Chapter 27635 wordsPublic domain

I AM APPOINTED CAPTAIN.

I have some idea of cricket--not much, perhaps, but I certainly have some. I was not in the 'Varsity team, nor near it; but I played in the Freshman's match, and provided myself with spectacles. I was nearly in the school team once. That was when I carried my bat for forty-five. I must own that my performance was a surprise to everyone--and to myself among the rest. But as I never repeated it--or anything like it--they left me, very wisely, out of the eleven.

Thus it will be seen that, from a cricketing point of view, I did not, even in my best days, come up to first-rate form; and my best days were, reckoning from last summer, quite fifteen years ago. During those fifteen years I do not remember once handling a bat, far less hitting at a cricket-ball with one; and yet, in this state of unpreparedness, I had the presumption last summer to captain a team, and to lead them on--well, not to victory but to disgrace. It's a fact. The match was Storwell _v_. Latchmere. Storwell was _my_ team; and as I do not think a more remarkable match was ever known in the whole annals of cricketing history, I here venture to report it.

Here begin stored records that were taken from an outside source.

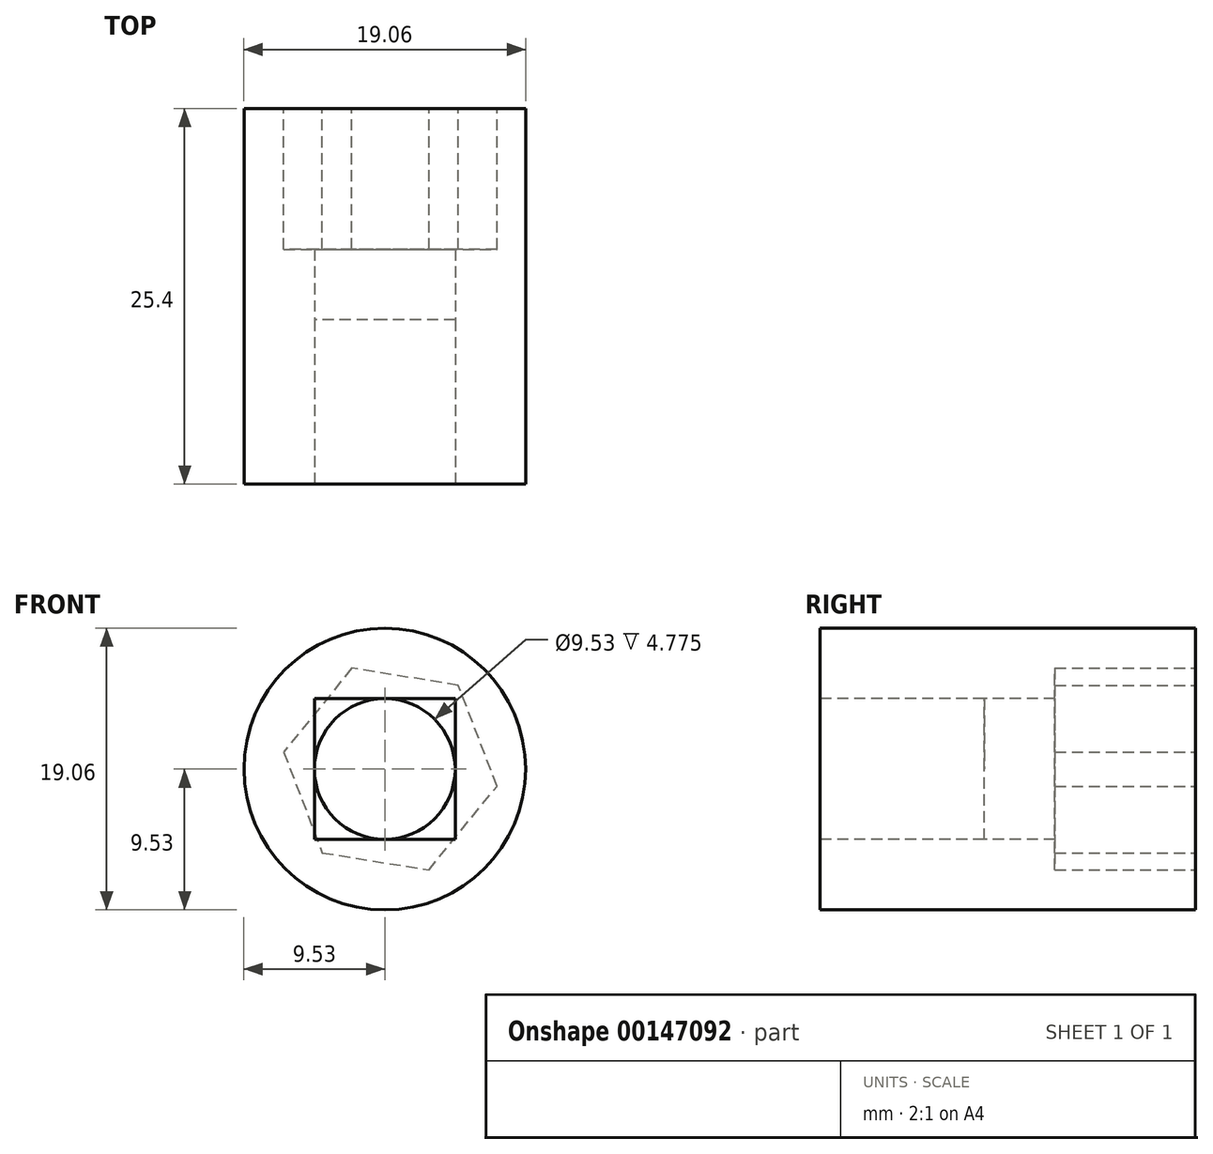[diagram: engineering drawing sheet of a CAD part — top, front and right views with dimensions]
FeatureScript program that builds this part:
annotation { "Feature Type Name" : "Feature", "Feature Type Description" : "" }
export const myFeature = defineFeature(function(context is Context, id is Id, definition is map)
    precondition{}
    {
        {
            var Q0;
            Q0=qCreatedBy(makeId("Front.planeOp"),FACE);
            var sketch = newSketch(context, id + "F0", { "sketchPlane" : qUnion([Q0])});
            skCircle(sketch, "E0", {"center": v(0, 0) * mm, "radius": 9.53 * mm});
            skSolve(sketch);
        }
        {
            var Q0;
            Q0 = qSketchRegion(id + "F0", true);
            extrude(context, id + "F1", {"entities" : qUnion([Q0]), "oppositeDirection" : true, "depth" : 25.4 * mm});
        }
        {
            var Q0;
            Q0=qCreatedBy(makeId("Front.planeOp"),FACE);
            var sketch = newSketch(context, id + "F2", { "sketchPlane" : qUnion([Q0])});
            skLineSegment(sketch, "E1.bottom", {"start": v(4.76, -4.76) * mm, "end": v(-4.76, -4.76) * mm});
            skLineSegment(sketch, "E1.top", {"start": v(4.76, 4.76) * mm, "end": v(-4.76, 4.76) * mm});
            skLineSegment(sketch, "E1.left", {"start": v(4.76, -4.76) * mm, "end": v(4.76, 4.76) * mm});
            skLineSegment(sketch, "E1.right", {"start": v(-4.76, -4.76) * mm, "end": v(-4.76, 4.76) * mm});
            skPoint(sketch, "E1.middle", {"position": v(0, 0) * mm});
            skCircle(sketch, "E2", {"center": v(0, 0) * mm, "radius": 4.76 * mm});
            skSolve(sketch);
        }
        {
            var Q0;
            {var subQ0=sQuery(id+"F2.wireOp",EDGE,"E2");var subQ1=makeQuery(id+"F2.imprint","INTERSECT",VERTEX,{"derivedFrom":[sQuery(id+"F2.wireOp",EDGE,"E1.top"),subQ0]});Q0=makeQuery(id+"F2.imprint","IMPRINT",FACE,{"disambiguationData":[TD([[makeQuery(id+"F2.imprint","IMPRINT",EDGE,{"disambiguationData":[TD([[subQ1,1.0]])],"derivedFrom":subQ0}),1.0]])]});}
            extrude(context, id + "F3", {"entities" : qUnion([Q0]), "operationType" : NewBodyOperationType.REMOVE, "endBound" : BoundingType.THROUGH_ALL, "oppositeDirection" : true, "depth" : 25.4 * mm});
        }
        {
            var Q0;
            Q0 = qSketchRegion(id + "F2", true);
            extrude(context, id + "F4", {"entities" : qUnion([Q0]), "operationType" : NewBodyOperationType.REMOVE, "oppositeDirection" : true, "depth" : 11.1 * mm});
        }
        {
            var Q0;
            Q0=makeQuery(id+"F1.opExtrude","CAP_FACE",FACE,{"disambiguationData":[OSD([sQuery(id+"F0.wireOp",EDGE,"E0")])],"isStart":false});
            var sketch = newSketch(context, id + "F5", { "sketchPlane" : qUnion([Q0])});
            skCircle(sketch, "E3.cCircle", {"center": v(-0.38, 0) * mm, "radius": 6.32 * mm, "construction": true});
            skLineSegment(sketch, "E3.0", {"start": v(6.83, 1.15) * mm, "end": v(4.23, -5.67) * mm});
            skLineSegment(sketch, "E3.1", {"start": v(4.23, -5.67) * mm, "end": v(-2.99, -6.82) * mm});
            skLineSegment(sketch, "E3.2", {"start": v(-2.99, -6.82) * mm, "end": v(-7.59, -1.15) * mm});
            skLineSegment(sketch, "E3.3", {"start": v(-7.59, -1.15) * mm, "end": v(-4.98, 5.67) * mm});
            skLineSegment(sketch, "E3.4", {"start": v(-4.98, 5.67) * mm, "end": v(2.23, 6.82) * mm});
            skLineSegment(sketch, "E3.5", {"start": v(2.23, 6.82) * mm, "end": v(6.83, 1.15) * mm});
            skPoint(sketch, "E3.0.midPoint", {"position": v(5.53, -2.26) * mm});
            skSolve(sketch);
        }
        {
            var Q0;
            Q0 = qSketchRegion(id + "F5", true);
            extrude(context, id + "F6", {"entities" : qUnion([Q0]), "operationType" : NewBodyOperationType.REMOVE, "oppositeDirection" : true, "depth" : 9.52 * mm});
        }
    });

When they first asked me to play I thought they were mad. Storwell-on-Sea is a village on the south coast--I beg pardon; I believe it is called by the inhabitants a town. It is a pretty place, and not unknown--in the locality. It has a season and all that kind of thing, and it was during the season I was there. And one day a deputation of the inhabitants called on me at my lodgings to ask if I would lead the local cricket club to, say, victory. As I have said, my first impression was that they were mad; either that, or else that they were "playing it off" on the unprotected stranger.

I hinted so much to the deputation. The deputation smiled. The chief spokesman was the local barber; his name was Sapsworth. He explained that Mr. Wingrave had sent them there. Wingrave was the vicar; we were "up" together, and he must have known quite well whereabouts my cricketing form came in. I decided to crush the deputation before the thing went farther.

"To show you the sort of man you propose should captain you, I need only mention that it is more than fifteen years since I had a bat in my hand."

But the admission did not crush them: quite the other way. It opened the floodgates of their eloquence.

"That's nothing," Mr. Sapsworth cried. "There's Hedges here; we've had to put him in; he don't even know the rules of the game, and he's just turned sixty-one."

I glanced at Mr. Hedges, thus frankly referred to. He was a smiling, red-faced, bald-headed old gentleman, who, if not considerable in height, was great in girth. He would certainly have turned the scale at sixteen stone. I felt that, to cricketers who intended to play Mr. Hedges, any objections which I might urge would appear quite trivial.

"When is the match to be?" I asked.

"To-morrow," was the startling reply.

I was speechless. That I, after fifteen years' total abstention, should be asked to captain a team the members of which were entire strangers to me, and of whose individual styles of play I had not the faintest notion, in a match against an unknown foe, at four-and-twenty hours' notice, was a little hard to credit. It was altogether too preposterous. I told them so. But they could not be brought to see it.

The end of it was that I agreed to play. No man knows to what a depth of folly he can sink until he tries.